Governors have been given a May 6 deadline to enter a deal with the national government on leasing of medical equipment or miss out.
Health secretary James Macharia told Parliament on Wednesday that 35 counties have signed a memorandum of understanding with the national government for the supply of the machines that will be leased at a cost of Sh42 billion.
The leasing deal will see two hospitals in each county or 94 facilities receive medical equipment like x-ray, ultra sound, dialysis, intensive care unit (ICU) tools among others.
Governors opposed the deal and snubbed President Uhuru Kenyatta’s launch of the health plan last month, arguing that the ministry failed to furnish them with details of the project, given that health services are devolved.
“Our deadline is May 6, 2015. If any county will not have signed an agreement with us, then we will not supply them with the equipment. We are going to proceed with the leasing contracts without them,” Mr Macharia told the national assembly committee on Health.
Under the leasing deal, multinational firms General Electric and Philips will supply the equipment and earn leasing fees of more than Sh5 billion annually over a period of seven years.
The leasing would save the government huge upfront costs in purchase and maintenance fees, but governors fear the deal could see a cut in their health budgets.
On Wednesday, a lobby group—International Legal Consultancy Group—asked the High Court to stop the deal, arguing that the county governments were not consulted.
“Despite clear indication from the governors of the various counties that the Ministry of Health was overstepping its mandate, the respondents have pushed forward with pressuring counties to sign the MoU,” ICLG advocacy manager Miller Ateka said.
Rachael Nyamai, the chair of the health committee, directed the ministry to publish counties that have agreed to the health plan to pile pressure on governors opposed to the deal.

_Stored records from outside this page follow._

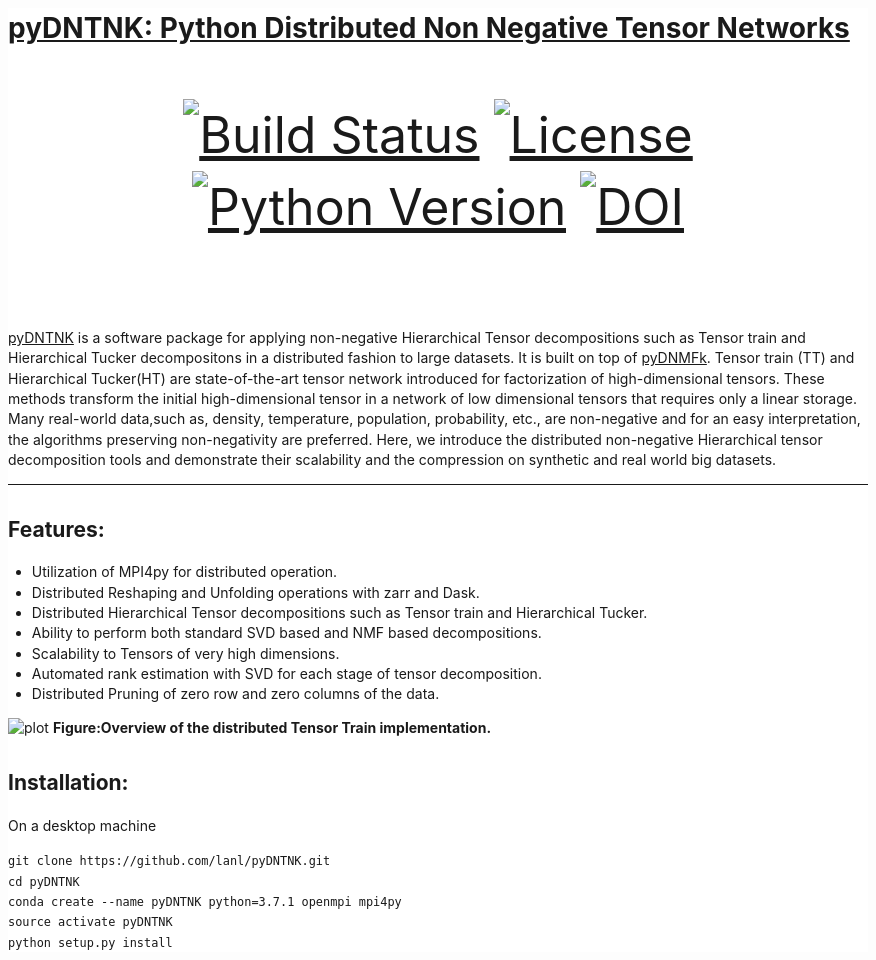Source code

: # [pyDNTNK: Python Distributed Non Negative Tensor Networks](https://github.com/lanl/pyDNTNK)


<div align="center", style="font-size: 50px">

[![Build Status](https://github.com/lanl/pyDNTNK/actions/workflows/ci_test.yml/badge.svg?branch=main)](https://github.com/lanl/pyDNTNK/actions/workflows/ci_test.yml/badge.svg?branch=main) [![License](https://img.shields.io/badge/License-BSD%203--Clause-blue.svg)](https://img.shields.io/badge/License-BSD%203--Clause-blue.svg) [![Python Version](https://img.shields.io/badge/python-v3.7.1-blue)](https://img.shields.io/badge/python-v3.7.1-blue) 
  [![DOI](https://zenodo.org/badge/378818934.svg)](https://zenodo.org/badge/latestdoi/378818934)

</div>

<br>

[pyDNTNK](https://github.com/lanl/pyDNTNK) is a software package for applying non-negative Hierarchical Tensor decompositions such as Tensor train and Hierarchical Tucker decompositons  in a distributed fashion to large datasets.
It is built on top of [pyDNMFk](https://github.com/lanl/pyDNMFk). Tensor train (TT) and Hierarchical Tucker(HT) are state-of-the-art tensor network introduced for factorization of high-dimensional tensors. These methods transform the initial high-dimensional tensor in a network of low dimensional tensors that requires only a linear storage. Many real-world data,such as, density, temperature, population, probability, etc., are non-negative and for an easy interpretation, the algorithms preserving non-negativity are preferred. Here, we introduce the  distributed non-negative Hierarchical tensor decomposition tools and demonstrate their scalability and the compression on synthetic and real world big datasets.
<hr/>


## Features:

* Utilization of MPI4py for distributed operation.
* Distributed Reshaping and Unfolding operations with zarr and Dask.
* Distributed Hierarchical Tensor decompositions such as Tensor train and Hierarchical Tucker.
* Ability to perform both standard SVD based and NMF based decompositions. 
* Scalability to Tensors of very high dimensions.
* Automated rank estimation with SVD for each stage of tensor decomposition.
* Distributed Pruning of zero row and zero columns of the data. 





![plot](./docs/final_overview2.png)
**Figure:Overview of the distributed Tensor Train  implementation.**

## Installation:

On a desktop machine
```
git clone https://github.com/lanl/pyDNTNK.git
cd pyDNTNK
conda create --name pyDNTNK python=3.7.1 openmpi mpi4py
source activate pyDNTNK
python setup.py install
```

“We want Kenyans to benefit from the leased medical equipment across the country. We want you to publish a list of all those who have already signed up and those that have not for us to push them into signing the agreements,” said Ms Nyamai.
Kenya has a rickety public health infrastructure plagued by a shortage of doctors, lack of medicines and medical equipment. This has pushes the rich and the working class to rely on costly private hospitals with some seeking treatment outside the country.
The leasing deal seeks to revamp hospitals, especially those outside Nairobi and reduce congestion at Kenya’s main referral facility—Kenyatta National Hospital.
Under the leasing deal, Sh21.8 billion will be used for cancer and radiology equipment like X-rays, mammography and ultrasound units. Theatre equipment will take Sh12 billion, renal kits including 245 dialysis machines (Sh2.2 billion), ICU equipment (Sh3.3 billion) and laboratory machines (Sh2.7 billion).
Mr Macharia said the ministry expects some equipment such as MRI and CT scans to arrive within a month ahead of the cancer machines from the contracted suppliers in the US, Britain and China.